**TASK INSTRUCTIONS:** Determine how many lines in the records contain the word "Which". Reply with that number alone.

**DATASET EXTRACT:**
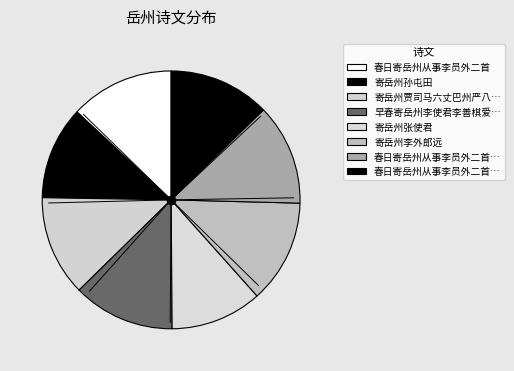

Is there a majority slice in this chart?

No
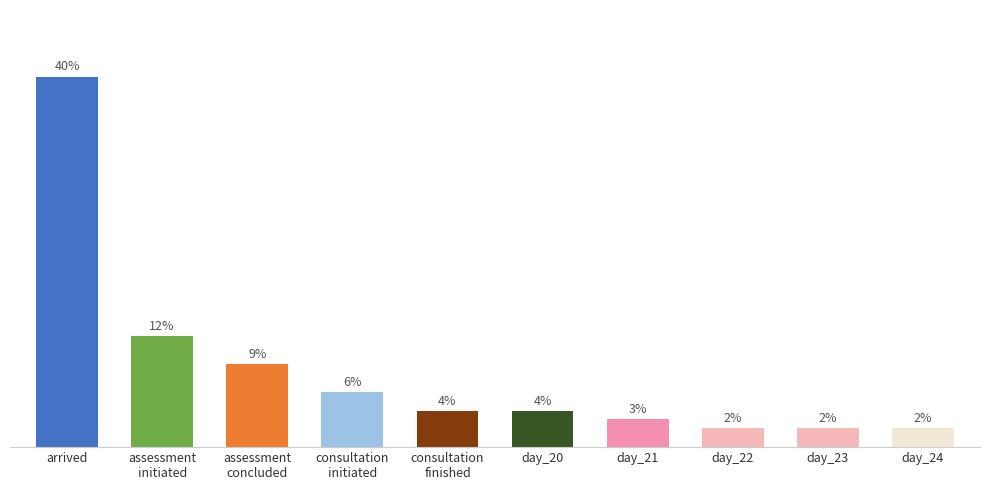

Which label corresponds to the largest value in the chart?

arrived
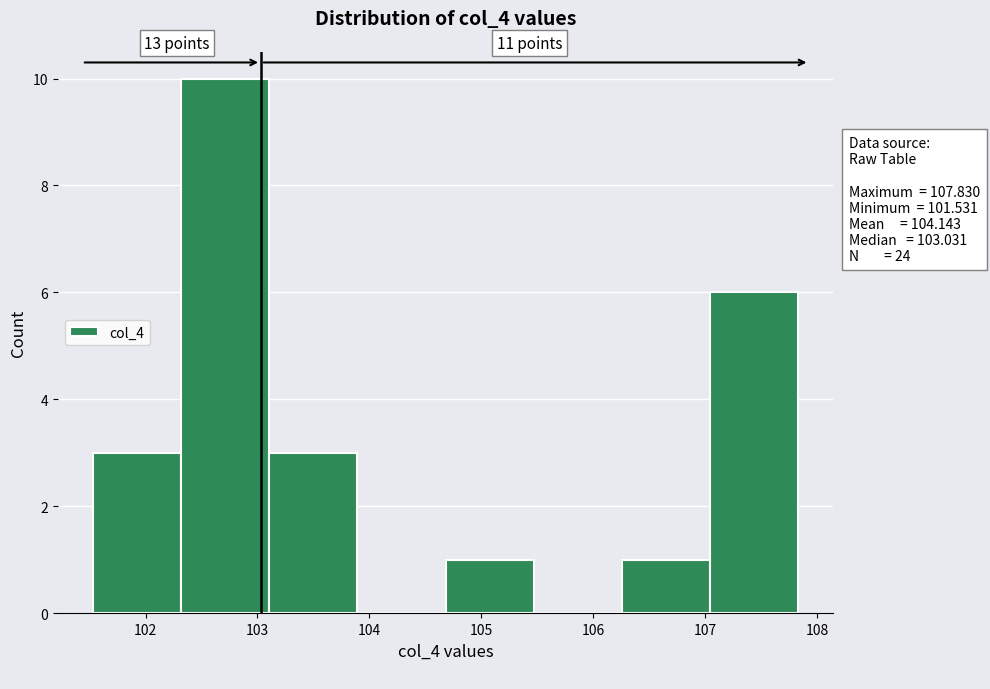

Which range on the x-axis has the tallest bar?

102.3 to 103.1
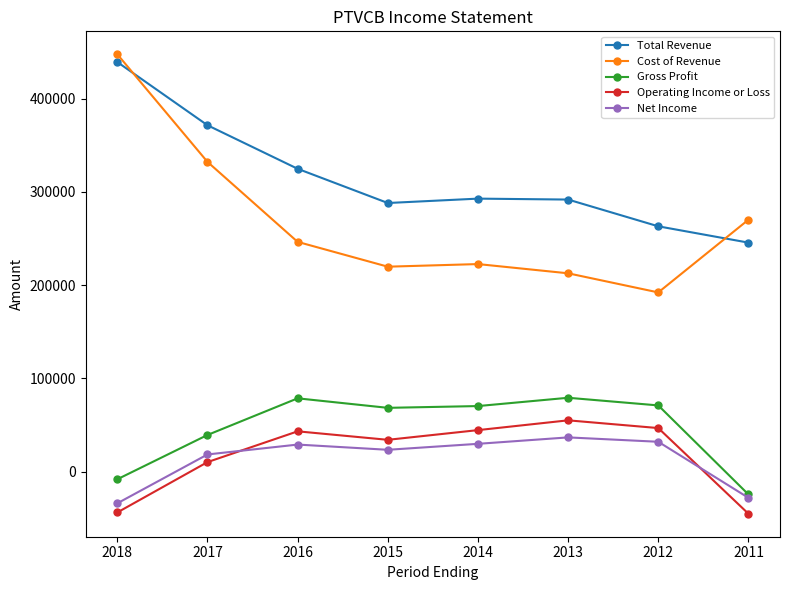

What is the sum of all Net Income values?

106400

**OUTPUT OF THE TASK:** 2